Angry Customers are Bad for Business
Customers of all ages have certain expectations about how their interactions with you and your organization will take place. Inappropriate, robotic or misplaced phrases — call it “lingo” if you like — can be off-putting, to say the least.
We know that front-line employees are the “face” of any organization and contribute significantly to the brand. You’ll want to take action to ensure your representatives are well trained to avoid adding fodder to the already ample supply of customer service horror stories.
Here’s a list of surefire phrases that will earn the ire of your customers:
- “I understand your frustration.” This, well-coached phrase can be extremely off-putting to customers. Why? Because it’s overused and trite; customers know that your staff was coached to use the phrase. Moreover, it’s not designed to move the discussion forward to a solution.
- “No problem.” It’s become a common response to many customer requests, but some customers have expressed annoyance with this pat response. Customers don’t think it should be a problem. After all, it’s part of a customer service representative’s job to resolve issues and not treat the customer as if they were a problem.

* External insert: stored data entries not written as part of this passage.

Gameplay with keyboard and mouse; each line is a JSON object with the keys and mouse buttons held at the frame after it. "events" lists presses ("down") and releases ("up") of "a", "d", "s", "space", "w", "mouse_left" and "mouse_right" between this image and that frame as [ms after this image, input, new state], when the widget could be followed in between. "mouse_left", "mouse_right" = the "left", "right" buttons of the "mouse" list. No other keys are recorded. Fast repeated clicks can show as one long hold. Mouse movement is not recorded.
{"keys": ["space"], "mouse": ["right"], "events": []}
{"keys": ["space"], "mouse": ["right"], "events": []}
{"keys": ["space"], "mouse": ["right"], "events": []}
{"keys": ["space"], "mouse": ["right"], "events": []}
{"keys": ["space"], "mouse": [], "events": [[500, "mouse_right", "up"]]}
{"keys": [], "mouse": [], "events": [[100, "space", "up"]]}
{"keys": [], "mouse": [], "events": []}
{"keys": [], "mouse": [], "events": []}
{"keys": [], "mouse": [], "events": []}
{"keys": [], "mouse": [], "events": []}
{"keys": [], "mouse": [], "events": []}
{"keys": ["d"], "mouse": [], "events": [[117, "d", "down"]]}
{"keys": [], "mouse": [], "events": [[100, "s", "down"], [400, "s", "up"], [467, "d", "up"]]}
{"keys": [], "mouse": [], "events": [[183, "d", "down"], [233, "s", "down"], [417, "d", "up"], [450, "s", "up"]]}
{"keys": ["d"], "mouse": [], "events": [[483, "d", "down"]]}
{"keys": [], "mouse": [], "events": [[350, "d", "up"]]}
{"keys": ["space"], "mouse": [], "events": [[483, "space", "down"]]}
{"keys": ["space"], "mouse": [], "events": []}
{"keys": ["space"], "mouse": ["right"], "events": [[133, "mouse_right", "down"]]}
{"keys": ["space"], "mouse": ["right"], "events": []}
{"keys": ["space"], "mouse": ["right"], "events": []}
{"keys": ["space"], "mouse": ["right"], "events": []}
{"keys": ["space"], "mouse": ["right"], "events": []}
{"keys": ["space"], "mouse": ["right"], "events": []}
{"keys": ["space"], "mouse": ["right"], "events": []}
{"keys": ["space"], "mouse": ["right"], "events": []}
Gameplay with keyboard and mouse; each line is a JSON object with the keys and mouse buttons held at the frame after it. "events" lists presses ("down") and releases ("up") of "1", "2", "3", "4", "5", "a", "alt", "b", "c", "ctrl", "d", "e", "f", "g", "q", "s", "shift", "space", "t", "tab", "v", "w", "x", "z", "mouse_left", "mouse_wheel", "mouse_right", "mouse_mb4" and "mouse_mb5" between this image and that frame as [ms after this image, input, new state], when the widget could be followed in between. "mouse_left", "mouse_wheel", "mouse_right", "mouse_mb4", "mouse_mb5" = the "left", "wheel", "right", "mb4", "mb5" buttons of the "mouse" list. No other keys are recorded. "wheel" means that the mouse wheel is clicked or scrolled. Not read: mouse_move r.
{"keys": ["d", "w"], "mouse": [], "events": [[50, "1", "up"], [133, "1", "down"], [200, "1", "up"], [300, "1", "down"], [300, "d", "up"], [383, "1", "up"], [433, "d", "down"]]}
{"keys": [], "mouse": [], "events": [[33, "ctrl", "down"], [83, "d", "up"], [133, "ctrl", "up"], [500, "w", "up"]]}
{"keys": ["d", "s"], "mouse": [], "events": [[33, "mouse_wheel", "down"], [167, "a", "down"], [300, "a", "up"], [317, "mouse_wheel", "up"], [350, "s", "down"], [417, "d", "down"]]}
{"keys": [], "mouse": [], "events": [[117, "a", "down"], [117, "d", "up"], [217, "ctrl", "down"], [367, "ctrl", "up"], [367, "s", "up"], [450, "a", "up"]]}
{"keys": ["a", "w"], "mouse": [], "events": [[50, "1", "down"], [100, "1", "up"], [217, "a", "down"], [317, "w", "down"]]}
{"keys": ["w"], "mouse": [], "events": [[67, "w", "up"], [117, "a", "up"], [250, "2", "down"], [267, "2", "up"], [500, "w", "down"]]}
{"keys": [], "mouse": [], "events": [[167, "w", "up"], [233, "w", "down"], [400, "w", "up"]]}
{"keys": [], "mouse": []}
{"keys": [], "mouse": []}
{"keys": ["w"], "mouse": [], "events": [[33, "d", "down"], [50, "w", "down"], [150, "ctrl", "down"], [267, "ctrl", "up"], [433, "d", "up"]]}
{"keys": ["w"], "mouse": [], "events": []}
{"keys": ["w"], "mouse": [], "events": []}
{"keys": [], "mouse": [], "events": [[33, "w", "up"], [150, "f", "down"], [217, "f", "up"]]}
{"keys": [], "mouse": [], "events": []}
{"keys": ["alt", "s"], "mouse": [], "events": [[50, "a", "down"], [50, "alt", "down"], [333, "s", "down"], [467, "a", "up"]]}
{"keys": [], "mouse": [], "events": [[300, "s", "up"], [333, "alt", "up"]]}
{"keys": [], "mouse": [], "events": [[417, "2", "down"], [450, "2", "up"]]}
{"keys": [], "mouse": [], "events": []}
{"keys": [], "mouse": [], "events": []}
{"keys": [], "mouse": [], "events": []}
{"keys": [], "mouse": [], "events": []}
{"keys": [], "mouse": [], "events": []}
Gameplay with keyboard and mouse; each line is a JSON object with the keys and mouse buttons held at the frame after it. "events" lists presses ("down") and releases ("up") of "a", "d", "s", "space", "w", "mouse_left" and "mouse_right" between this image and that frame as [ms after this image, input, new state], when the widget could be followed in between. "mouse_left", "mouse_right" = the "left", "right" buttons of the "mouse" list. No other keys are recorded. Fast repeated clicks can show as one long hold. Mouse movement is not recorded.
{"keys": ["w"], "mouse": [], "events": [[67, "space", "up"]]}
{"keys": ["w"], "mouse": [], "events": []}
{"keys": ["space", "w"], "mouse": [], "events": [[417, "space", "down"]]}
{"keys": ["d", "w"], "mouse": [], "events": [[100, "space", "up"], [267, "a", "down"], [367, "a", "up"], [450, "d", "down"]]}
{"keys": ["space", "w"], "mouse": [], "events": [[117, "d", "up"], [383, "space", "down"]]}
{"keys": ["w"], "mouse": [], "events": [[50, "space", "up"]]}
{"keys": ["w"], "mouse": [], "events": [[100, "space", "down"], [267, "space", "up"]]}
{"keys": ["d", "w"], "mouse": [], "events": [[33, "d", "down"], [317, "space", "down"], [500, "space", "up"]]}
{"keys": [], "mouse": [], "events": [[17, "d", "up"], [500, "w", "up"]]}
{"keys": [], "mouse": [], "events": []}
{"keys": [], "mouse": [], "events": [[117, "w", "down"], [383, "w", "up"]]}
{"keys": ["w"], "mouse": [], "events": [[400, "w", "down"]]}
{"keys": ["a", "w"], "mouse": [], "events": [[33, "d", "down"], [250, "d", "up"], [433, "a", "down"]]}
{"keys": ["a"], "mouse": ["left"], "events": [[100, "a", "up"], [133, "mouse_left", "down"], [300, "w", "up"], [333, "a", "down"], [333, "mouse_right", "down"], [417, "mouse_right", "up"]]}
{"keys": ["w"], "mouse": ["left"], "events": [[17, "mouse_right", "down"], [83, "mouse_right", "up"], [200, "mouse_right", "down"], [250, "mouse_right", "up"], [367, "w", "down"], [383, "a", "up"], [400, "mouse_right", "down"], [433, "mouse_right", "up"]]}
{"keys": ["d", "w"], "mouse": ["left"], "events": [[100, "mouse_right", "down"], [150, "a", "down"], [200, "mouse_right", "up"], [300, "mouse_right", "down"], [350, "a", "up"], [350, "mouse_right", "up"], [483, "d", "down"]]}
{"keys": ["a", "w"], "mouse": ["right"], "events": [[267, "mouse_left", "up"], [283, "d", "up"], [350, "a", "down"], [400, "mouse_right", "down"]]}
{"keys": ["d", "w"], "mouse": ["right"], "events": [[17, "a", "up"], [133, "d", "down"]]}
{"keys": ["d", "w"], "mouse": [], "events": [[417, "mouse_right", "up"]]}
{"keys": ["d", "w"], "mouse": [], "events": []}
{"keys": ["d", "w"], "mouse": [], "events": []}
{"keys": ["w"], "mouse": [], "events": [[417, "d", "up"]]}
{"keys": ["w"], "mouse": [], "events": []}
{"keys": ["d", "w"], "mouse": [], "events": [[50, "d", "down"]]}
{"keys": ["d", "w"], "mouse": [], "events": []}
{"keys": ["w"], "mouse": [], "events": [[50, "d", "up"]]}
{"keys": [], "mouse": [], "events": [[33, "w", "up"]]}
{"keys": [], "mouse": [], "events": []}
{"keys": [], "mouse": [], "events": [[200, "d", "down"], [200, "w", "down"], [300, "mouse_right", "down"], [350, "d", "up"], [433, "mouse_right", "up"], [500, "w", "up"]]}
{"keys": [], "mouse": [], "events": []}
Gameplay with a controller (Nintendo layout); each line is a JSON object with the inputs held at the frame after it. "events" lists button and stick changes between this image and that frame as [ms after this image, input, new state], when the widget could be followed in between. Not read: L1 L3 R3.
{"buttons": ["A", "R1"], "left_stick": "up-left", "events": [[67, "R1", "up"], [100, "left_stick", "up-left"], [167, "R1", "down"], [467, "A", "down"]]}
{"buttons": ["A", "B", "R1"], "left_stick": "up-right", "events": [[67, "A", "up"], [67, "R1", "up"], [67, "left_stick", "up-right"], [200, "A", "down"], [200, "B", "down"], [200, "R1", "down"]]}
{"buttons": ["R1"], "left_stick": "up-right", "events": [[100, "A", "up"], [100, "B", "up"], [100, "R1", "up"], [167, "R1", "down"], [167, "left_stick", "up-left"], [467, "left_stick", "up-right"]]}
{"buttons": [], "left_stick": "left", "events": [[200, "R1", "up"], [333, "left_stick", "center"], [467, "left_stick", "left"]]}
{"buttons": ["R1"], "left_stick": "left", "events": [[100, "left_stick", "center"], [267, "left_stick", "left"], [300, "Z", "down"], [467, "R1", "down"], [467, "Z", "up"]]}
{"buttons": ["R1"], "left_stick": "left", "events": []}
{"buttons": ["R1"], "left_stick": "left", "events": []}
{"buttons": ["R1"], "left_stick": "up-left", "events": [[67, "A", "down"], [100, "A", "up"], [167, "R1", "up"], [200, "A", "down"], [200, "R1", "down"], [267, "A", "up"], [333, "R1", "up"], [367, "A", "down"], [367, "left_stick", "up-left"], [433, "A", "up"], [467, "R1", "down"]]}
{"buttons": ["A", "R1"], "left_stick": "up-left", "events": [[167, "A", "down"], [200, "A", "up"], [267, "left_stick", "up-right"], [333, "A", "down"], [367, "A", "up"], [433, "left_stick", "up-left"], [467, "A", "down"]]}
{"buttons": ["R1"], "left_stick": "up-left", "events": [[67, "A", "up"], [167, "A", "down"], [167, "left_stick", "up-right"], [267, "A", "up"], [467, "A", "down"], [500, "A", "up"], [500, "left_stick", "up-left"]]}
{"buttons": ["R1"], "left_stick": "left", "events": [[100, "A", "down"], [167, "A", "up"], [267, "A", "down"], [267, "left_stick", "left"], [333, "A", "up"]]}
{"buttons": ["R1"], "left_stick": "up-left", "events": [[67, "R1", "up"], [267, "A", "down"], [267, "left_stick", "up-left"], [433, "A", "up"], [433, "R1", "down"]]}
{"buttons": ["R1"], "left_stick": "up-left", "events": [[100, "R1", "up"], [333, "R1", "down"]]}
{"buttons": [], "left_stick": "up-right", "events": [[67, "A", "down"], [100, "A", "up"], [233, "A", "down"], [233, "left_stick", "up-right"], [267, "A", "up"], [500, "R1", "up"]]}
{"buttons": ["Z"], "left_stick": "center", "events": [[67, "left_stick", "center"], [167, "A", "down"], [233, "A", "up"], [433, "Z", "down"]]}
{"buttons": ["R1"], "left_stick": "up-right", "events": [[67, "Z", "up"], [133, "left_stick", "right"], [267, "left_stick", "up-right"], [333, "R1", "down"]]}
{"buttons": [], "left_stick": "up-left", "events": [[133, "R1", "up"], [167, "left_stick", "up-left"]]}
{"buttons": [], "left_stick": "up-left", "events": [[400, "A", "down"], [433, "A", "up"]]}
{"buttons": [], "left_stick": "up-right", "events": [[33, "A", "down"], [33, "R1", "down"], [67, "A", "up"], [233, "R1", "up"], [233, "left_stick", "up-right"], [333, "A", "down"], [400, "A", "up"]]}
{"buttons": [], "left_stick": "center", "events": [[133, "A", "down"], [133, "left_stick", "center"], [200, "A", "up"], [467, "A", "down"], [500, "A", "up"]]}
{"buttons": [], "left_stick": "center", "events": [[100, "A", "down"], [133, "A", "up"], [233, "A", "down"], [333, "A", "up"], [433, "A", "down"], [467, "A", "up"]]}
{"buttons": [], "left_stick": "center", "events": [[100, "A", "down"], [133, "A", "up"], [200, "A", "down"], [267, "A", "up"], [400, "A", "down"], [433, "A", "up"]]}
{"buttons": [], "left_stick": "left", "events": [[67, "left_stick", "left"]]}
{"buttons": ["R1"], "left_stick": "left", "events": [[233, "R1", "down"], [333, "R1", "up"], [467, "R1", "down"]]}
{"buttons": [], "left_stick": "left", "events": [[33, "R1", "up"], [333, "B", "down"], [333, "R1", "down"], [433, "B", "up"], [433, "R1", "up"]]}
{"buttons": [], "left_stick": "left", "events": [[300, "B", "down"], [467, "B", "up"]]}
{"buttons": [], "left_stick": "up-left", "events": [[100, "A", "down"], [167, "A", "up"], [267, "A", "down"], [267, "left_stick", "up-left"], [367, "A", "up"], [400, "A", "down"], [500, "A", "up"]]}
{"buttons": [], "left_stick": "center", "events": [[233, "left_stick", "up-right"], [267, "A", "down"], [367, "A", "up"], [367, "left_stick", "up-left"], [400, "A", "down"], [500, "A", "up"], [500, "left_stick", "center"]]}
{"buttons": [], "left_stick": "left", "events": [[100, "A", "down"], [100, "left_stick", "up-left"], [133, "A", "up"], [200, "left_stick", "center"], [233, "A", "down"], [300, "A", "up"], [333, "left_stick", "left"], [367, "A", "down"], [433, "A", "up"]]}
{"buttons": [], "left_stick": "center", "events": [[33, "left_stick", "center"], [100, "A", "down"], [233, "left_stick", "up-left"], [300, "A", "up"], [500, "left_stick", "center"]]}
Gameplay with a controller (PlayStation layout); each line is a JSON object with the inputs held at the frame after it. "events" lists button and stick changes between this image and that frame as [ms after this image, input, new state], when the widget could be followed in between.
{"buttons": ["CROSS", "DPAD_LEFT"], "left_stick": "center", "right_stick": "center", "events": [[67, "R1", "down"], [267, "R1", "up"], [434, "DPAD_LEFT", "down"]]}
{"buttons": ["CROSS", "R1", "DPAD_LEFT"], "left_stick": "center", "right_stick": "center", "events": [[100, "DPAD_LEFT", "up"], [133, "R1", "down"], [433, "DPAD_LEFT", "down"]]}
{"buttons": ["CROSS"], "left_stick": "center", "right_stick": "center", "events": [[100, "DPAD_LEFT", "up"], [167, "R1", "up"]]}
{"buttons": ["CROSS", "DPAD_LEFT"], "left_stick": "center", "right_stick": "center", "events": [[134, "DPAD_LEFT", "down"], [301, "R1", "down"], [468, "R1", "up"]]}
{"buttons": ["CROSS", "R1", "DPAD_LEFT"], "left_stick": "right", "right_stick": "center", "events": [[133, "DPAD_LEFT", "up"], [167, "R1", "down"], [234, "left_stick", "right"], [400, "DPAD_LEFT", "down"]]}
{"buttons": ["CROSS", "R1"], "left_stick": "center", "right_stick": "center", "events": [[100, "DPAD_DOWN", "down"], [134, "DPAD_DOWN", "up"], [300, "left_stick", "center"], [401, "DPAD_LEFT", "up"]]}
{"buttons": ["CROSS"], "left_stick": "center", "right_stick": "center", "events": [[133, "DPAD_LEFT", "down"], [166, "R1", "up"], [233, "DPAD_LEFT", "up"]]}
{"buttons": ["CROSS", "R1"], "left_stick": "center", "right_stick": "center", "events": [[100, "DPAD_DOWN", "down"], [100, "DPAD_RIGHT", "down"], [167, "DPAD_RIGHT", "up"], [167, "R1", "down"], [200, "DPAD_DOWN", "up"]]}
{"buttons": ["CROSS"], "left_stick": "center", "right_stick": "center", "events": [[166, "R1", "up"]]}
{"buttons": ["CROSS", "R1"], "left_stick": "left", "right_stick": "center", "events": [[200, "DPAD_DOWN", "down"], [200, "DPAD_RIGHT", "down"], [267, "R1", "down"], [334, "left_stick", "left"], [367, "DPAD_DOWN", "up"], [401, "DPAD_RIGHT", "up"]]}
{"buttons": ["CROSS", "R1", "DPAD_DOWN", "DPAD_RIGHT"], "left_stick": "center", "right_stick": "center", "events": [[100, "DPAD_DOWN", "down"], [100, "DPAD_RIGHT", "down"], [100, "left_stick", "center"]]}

- “That’s our policy.” The word “policy” is sure to inspire arguments instead of moving an issue to a conclusion for the customer. There are plenty of ways to explain an issue without resorting to an explanation of internal policies. For instance, the representative could say: “We have a process to cover that; here’s what I can do.”
- “You will have to …” Those are fighting words. Customers don’t contact a business because they want to take on more work related to a problem or concern and they don’t want to be told they have to do anything. They want the company and its representatives to take responsibility. That’s how any representative should be trained – to take action and to own the customer’s issue. There are times when you do need to direct the customer to do something to help address an issue, but watch the demanding language. Instead of “You will have to,” try: “You should…”
- “I think …” Do you contact a company hoping to get a representative’s opinion? No. You want answers, a resolution, a quote or an explanation. Companies must train their representatives to find content that leads to a solution. Instead of using a wishy-washy phrase, representatives ought to be saying something like: “I don’t know, but I will find out.”
- “I’ll take this to our ACR.” This is one example of company jargon that will most certainly shatter the nerves of customers hearing such phrases. In this example, the acronym, ACR, is alternative contact representative: someone who handles complaints or helps representatives resolve customers’ concerns. You know what it means; your customers probably don’t. Trainers, coaches and supervisors ought to be cautioning their employees from using any type of jargon. Simple explanations are always best.
How can companies avoid these frustrating situations? Never underestimate the power of a strategy, which can set the tone for customer treatment. From a customer service strategy, you develop tactics. For example, the Ritz-Carlton hotel chain employs the phrase “my pleasure” during customer interactions. It’s not likely that you would hear one of their employees say, “No problem.”
Companies such as the Ritz-Carlton and retailer Nordstrom also train their representatives to incorporate the following words during customer interactions: “delighted,” “absolutely,” “happy,” “sorry” and “yes.”
Whenever customers pick up a phone or use the web to contact you, the least you can do is avoid the “fighting” words sure to produce negative feelings. And, the best you can do is to employ words and phrases that are upbeat, genuine and happy, leading to resolutions — that’s why the customer called in the first place: for resolution.